Spice of life? – Investigating the role of Curcumin in prostate cancer

Curcumin from tumeric plant, a member of the ginger family

Ms Lauren Giorgio’s presentation on the potential role of curcumin in prostate cancer generated a lot of interest at the September Men’s Health Seminar.

Curcumin is the polyphenol component of the spice turmeric, commonly used in asian cooking and as a colouring agent.  In ongoing studies, curcumin has already been shown to have anti-cancer properties in solid tumours. In prostate cancer, the action of curcumin has previously been investigated in the tumour cells itself but not in the fibrous tissues that surround the tumor cells (the microenvironment) which also plays an important role in tumour survival.  Lauren presented her PhD work where she looked at the effect of curcumin on both tumour cell and fibroblast cell viability and cell function characteristic of prostate cancer (androgen receptor signalling).

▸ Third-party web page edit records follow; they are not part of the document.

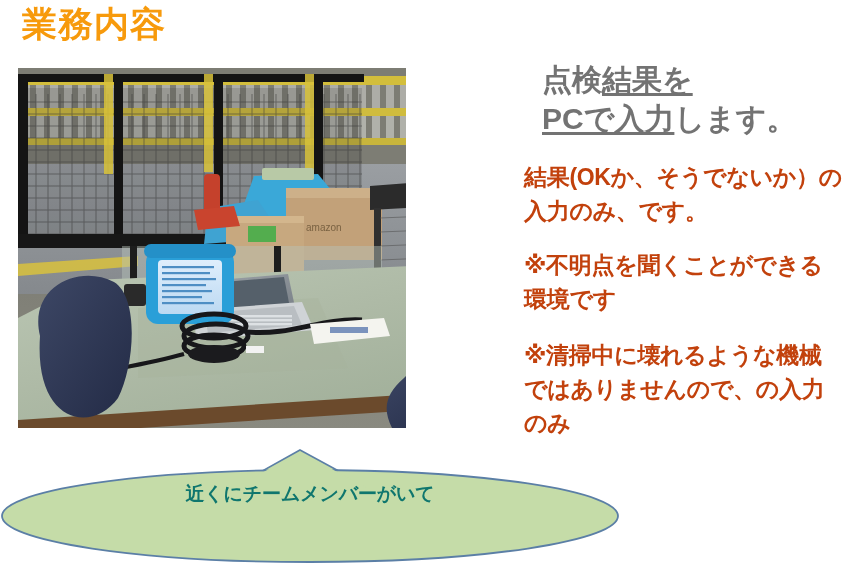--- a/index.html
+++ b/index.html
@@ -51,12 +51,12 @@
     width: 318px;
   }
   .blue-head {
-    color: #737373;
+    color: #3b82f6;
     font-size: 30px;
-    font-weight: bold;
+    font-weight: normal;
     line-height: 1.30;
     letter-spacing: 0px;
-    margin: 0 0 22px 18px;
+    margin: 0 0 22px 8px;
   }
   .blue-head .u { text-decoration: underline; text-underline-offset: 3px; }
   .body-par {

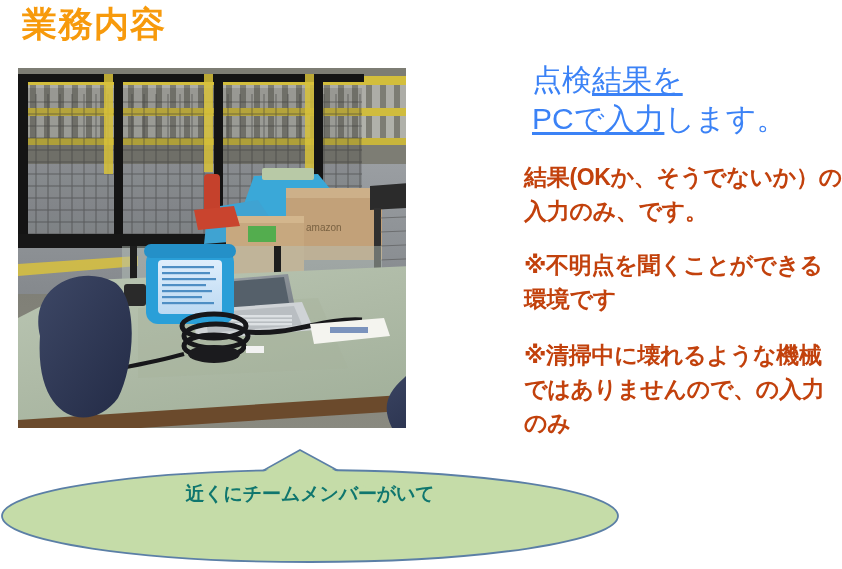--- a/index.html
+++ b/index.html
@@ -35,8 +35,8 @@
   #photo {
     position: absolute;
     left: 18px;
-    top: 68px;
-    width: 388px;
+    top: 96px;
+    width: 460px;
     height: 360px;
     overflow: hidden;
     background: #8e9499;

Lauren’s study found that curcumin reduces cell viability and completely blocks androgen receptor signalling in both prostate fibroblasts and cancer cells but that the mechanism by which curcumin affects cell viability is different between the two cell types.  The concentration of curcumin used in these studies was considerably higher than that found in most diets but this new data suggests the possible action of potential curcumin-based therapies on both the tumour cells and its microenvironment.